*TASK DIRECTIONS*.
Extract each line of the records below that contains the word "middle".

*RECORDS TO PROCESS*.
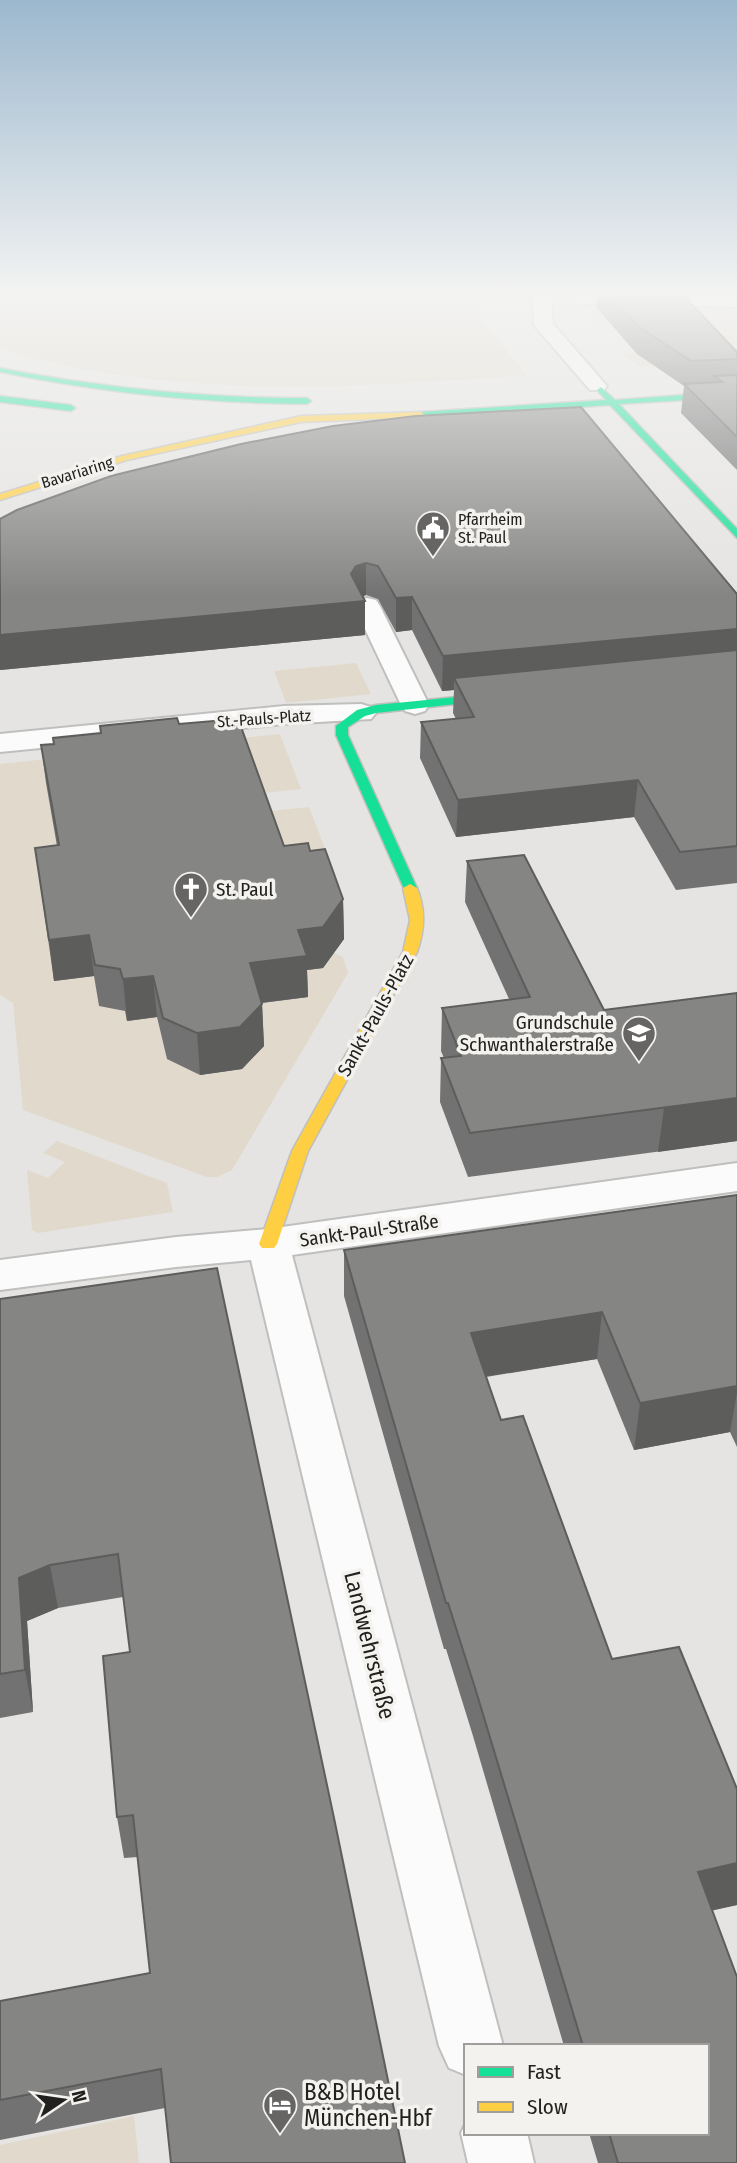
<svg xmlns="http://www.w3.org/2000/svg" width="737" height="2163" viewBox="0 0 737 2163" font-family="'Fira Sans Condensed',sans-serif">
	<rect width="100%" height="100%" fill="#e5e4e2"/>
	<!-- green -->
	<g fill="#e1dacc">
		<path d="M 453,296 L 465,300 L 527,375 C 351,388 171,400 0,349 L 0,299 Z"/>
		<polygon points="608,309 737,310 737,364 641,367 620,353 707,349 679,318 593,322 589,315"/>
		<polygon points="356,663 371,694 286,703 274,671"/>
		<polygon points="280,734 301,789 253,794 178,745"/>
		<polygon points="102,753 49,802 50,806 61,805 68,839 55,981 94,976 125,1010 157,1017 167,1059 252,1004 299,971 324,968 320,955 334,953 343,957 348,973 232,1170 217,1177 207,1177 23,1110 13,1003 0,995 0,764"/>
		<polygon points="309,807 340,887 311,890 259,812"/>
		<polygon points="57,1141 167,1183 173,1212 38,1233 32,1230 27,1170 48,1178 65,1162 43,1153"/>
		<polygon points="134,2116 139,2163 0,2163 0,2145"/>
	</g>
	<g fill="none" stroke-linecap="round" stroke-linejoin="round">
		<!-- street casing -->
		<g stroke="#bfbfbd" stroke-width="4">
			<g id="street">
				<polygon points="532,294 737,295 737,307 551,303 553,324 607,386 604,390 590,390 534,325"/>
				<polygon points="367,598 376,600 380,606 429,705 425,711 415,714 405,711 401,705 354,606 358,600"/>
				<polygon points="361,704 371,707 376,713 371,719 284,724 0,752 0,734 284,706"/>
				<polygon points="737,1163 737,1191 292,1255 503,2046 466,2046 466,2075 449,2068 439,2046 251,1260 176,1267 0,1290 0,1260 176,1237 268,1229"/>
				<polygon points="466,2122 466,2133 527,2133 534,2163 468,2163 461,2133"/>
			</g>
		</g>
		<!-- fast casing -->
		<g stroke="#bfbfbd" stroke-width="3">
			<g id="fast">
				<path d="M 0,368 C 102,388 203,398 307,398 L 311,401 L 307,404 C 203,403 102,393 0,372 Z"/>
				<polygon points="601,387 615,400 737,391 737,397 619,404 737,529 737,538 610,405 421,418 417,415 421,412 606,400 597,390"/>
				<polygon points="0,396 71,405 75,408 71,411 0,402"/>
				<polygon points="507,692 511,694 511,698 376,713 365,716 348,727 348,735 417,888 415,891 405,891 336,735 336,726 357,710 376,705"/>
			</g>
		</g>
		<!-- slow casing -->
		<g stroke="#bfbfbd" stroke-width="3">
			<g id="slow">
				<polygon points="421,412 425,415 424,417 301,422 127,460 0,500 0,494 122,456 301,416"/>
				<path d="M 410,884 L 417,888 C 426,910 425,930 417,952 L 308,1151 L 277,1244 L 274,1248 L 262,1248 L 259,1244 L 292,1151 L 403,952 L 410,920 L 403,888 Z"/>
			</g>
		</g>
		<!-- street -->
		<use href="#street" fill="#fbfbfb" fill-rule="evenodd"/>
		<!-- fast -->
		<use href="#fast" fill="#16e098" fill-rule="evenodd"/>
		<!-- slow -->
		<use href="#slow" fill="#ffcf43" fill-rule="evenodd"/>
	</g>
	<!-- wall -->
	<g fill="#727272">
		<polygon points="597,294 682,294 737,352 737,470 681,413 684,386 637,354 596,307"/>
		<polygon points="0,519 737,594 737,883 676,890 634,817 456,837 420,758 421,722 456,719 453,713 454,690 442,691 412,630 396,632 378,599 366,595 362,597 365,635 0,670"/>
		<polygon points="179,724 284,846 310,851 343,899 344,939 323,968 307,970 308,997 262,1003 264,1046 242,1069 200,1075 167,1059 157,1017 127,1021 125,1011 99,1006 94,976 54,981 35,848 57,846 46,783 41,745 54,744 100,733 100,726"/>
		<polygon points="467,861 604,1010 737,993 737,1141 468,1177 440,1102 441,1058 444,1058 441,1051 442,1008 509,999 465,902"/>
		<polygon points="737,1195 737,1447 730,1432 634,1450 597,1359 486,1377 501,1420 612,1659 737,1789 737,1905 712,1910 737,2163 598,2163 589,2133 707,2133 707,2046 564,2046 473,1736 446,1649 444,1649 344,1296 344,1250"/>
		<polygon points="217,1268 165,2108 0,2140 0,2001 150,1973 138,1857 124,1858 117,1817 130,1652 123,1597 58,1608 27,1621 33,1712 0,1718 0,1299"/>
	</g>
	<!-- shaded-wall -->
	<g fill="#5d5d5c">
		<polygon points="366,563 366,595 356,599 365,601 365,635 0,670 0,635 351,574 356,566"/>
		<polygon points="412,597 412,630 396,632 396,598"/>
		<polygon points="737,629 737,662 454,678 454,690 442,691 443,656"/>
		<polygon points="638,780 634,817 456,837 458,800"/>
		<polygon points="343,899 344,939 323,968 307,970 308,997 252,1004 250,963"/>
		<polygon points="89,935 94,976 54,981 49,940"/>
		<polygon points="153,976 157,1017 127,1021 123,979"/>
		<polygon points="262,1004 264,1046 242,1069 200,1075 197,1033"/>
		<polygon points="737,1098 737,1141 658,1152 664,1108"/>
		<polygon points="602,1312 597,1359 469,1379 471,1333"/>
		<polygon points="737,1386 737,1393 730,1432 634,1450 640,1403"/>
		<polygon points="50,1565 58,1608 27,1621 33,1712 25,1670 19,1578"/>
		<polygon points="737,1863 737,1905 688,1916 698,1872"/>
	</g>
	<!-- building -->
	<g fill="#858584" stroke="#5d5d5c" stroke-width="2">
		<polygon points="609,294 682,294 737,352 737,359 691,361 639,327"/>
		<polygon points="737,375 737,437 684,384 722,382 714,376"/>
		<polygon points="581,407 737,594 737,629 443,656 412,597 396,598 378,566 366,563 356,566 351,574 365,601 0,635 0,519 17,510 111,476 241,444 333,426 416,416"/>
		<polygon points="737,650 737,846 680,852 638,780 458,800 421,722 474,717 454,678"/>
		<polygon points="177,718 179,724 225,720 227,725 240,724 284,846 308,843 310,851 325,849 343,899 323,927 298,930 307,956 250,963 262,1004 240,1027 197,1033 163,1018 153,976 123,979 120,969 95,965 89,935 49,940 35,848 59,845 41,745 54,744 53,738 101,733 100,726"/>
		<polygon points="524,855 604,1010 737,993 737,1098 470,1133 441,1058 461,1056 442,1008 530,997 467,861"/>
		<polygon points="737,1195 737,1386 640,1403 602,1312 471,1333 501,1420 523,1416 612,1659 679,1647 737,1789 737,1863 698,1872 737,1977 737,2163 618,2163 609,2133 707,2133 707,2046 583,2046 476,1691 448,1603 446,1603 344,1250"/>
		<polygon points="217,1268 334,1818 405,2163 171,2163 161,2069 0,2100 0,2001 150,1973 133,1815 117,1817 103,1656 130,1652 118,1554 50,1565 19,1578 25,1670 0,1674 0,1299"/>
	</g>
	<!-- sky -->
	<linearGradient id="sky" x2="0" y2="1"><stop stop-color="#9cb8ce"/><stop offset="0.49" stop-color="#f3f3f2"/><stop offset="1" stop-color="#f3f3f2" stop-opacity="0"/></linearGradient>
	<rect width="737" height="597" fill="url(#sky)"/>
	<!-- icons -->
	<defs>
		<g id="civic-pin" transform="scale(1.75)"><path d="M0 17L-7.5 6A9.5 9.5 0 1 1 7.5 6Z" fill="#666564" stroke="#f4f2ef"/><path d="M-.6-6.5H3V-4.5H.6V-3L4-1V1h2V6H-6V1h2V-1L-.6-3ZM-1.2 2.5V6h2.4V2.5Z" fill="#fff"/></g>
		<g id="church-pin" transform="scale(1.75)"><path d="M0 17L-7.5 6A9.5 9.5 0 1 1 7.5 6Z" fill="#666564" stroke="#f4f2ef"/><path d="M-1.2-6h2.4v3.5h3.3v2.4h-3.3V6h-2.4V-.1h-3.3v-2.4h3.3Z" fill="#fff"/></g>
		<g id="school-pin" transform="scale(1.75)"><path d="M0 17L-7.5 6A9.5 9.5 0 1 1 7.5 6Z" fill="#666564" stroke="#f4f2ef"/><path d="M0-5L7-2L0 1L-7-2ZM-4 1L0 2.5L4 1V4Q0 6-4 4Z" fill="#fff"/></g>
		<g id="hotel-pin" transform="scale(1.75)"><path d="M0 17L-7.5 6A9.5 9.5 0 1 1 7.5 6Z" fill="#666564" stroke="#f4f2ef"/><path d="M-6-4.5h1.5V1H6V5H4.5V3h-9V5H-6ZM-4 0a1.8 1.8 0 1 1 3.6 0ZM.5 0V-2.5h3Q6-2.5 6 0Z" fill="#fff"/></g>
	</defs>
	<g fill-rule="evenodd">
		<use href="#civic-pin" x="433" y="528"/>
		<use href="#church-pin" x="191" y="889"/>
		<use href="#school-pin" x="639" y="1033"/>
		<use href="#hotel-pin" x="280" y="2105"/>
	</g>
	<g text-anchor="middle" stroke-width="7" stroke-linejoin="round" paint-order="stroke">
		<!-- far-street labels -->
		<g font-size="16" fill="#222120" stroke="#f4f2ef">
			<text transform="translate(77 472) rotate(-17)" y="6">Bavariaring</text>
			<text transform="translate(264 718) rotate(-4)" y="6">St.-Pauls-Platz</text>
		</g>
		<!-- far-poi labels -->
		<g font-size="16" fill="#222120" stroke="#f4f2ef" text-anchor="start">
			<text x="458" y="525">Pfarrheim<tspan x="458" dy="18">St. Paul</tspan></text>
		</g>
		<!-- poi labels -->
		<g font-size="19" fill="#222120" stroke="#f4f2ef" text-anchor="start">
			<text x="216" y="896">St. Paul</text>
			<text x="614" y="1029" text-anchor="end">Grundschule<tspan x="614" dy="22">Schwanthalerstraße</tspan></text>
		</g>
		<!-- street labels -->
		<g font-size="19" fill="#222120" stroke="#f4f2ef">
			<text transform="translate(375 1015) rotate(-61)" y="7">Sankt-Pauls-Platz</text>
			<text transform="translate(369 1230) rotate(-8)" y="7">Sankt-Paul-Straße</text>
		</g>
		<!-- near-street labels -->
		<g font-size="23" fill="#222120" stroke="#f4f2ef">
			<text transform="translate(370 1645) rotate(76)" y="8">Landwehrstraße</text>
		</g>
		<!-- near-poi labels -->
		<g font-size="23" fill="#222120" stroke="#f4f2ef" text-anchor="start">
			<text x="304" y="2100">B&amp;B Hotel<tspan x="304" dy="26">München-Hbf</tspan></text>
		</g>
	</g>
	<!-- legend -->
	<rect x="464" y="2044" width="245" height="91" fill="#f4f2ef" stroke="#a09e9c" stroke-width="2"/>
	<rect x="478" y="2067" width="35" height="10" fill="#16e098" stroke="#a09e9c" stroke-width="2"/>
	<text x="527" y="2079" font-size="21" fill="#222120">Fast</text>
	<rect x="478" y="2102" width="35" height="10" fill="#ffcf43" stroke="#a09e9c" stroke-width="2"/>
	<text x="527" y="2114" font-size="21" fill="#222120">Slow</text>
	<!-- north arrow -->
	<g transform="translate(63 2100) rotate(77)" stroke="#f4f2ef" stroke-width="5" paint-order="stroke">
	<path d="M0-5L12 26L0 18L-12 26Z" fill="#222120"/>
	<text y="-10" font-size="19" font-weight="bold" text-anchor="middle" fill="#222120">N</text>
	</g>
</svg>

*RESULT BELOW*.
	<g text-anchor="middle" stroke-width="7" stroke-linejoin="round" paint-order="stroke">
	<text y="-10" font-size="19" font-weight="bold" text-anchor="middle" fill="#222120">N</text>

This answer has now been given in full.